According to my grandmother, the state auditor was a horribly sexist fellow. He came and audited their books every single month, telling everyone who would listen that it was because he "didn't think a woman could be a successful credit union manager."
This, of course, got my new-agey aunts and cousins all up-in-arms about how horrible it was that that kind of sexism was allowed back in the 60s and 70s. They really wanted to make sure everyone knew they didn't approve, so the conversation dragged on and on...
And about the time everyone was all thoroughly riled up and angry from the stories of the mean, vindictive things this auditor had done because the credit union was run by a woman my grandfather decided to get in on the ruckus and told his story about the auditor...
Seems like the very first time the auditor had come through, the auditor spent several hours going over the books and couldn't make it all balance correctly. He was all-fired sure this brand new credit union was up to something shady. Finally, my grandfather (who was the credit union accountant) leaned over his shoulder and pointed out the rookie math mistake the auditor had been making... repeatedly... until an hour past closing time and "could we please go home now?"

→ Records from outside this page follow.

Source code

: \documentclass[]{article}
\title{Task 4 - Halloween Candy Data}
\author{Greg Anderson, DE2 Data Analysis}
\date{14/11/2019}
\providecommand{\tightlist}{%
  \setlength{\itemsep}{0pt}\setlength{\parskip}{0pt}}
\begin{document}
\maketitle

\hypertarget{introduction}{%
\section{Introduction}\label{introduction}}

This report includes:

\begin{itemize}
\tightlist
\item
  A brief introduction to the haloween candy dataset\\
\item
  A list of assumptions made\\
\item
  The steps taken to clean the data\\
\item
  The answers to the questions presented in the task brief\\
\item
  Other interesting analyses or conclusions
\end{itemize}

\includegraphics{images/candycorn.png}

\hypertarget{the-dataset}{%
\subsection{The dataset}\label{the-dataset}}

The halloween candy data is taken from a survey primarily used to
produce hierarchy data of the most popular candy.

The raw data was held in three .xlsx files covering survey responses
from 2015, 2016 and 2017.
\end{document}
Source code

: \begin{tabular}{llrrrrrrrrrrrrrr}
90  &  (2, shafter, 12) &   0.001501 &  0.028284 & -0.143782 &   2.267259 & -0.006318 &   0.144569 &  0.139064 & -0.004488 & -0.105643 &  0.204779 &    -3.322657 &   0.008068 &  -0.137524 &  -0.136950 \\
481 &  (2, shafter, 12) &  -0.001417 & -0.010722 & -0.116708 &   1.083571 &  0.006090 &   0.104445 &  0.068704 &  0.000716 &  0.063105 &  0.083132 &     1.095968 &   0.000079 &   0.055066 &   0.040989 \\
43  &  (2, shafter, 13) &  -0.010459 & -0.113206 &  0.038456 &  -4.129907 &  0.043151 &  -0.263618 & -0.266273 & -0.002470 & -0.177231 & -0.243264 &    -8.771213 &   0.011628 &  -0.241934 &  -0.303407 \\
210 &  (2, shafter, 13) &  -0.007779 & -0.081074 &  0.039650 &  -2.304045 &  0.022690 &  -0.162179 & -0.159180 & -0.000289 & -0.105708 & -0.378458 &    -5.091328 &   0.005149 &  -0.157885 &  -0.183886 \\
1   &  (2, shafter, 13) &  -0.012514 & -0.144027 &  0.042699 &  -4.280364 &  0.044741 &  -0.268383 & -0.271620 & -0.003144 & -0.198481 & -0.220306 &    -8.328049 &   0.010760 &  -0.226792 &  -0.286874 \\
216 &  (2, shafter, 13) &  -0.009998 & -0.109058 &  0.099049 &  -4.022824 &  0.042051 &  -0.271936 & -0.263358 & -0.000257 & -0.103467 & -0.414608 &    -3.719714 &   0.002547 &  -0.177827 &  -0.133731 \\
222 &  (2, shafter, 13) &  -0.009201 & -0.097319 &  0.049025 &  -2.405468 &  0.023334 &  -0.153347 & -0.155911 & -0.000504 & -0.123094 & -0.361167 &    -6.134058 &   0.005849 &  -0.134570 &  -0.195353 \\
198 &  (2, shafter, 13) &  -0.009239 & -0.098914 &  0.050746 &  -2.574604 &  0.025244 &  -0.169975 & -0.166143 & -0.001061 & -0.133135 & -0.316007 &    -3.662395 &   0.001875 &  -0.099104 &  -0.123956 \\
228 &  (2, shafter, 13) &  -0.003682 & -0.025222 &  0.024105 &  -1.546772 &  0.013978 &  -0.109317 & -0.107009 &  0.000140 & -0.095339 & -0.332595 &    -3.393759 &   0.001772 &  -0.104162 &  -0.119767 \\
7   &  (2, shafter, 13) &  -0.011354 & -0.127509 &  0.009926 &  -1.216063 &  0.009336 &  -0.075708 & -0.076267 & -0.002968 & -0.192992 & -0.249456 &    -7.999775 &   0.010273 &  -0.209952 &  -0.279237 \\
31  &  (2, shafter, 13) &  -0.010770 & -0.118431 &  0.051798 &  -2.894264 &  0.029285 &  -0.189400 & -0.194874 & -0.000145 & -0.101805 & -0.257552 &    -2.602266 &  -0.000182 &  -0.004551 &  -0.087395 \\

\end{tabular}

The auditor was horribly embarrassed, and stormed out in a huff. And then proceeded to come back every single month for over twenty years trying to catch them in a mistake somewhere.
I don't know if my cousins learned anything from that story. My grandfather's a quiet fellow. They might not even have heard his side of it. But I sure did. See, in the 60s and 70s, the auditor coming out and saying, "I'm harassing you because you humiliated me and I want revenge" would have been totally unacceptable and likely would have gotten him dismissed. But saying it was because he didn't trust a female manager? That was a lie, but it was a socially acceptable reason for doing what he wanted to do for personal reasons anyway.
Makes me wonder just how much historic racism and sexism was simply people looking for a socially acceptable excuse to be jerks. And since I don't think people's overall level of desire to be spiteful has changed much, I wonder what the excuses are today now that the "traditional" ones are no longer acceptable.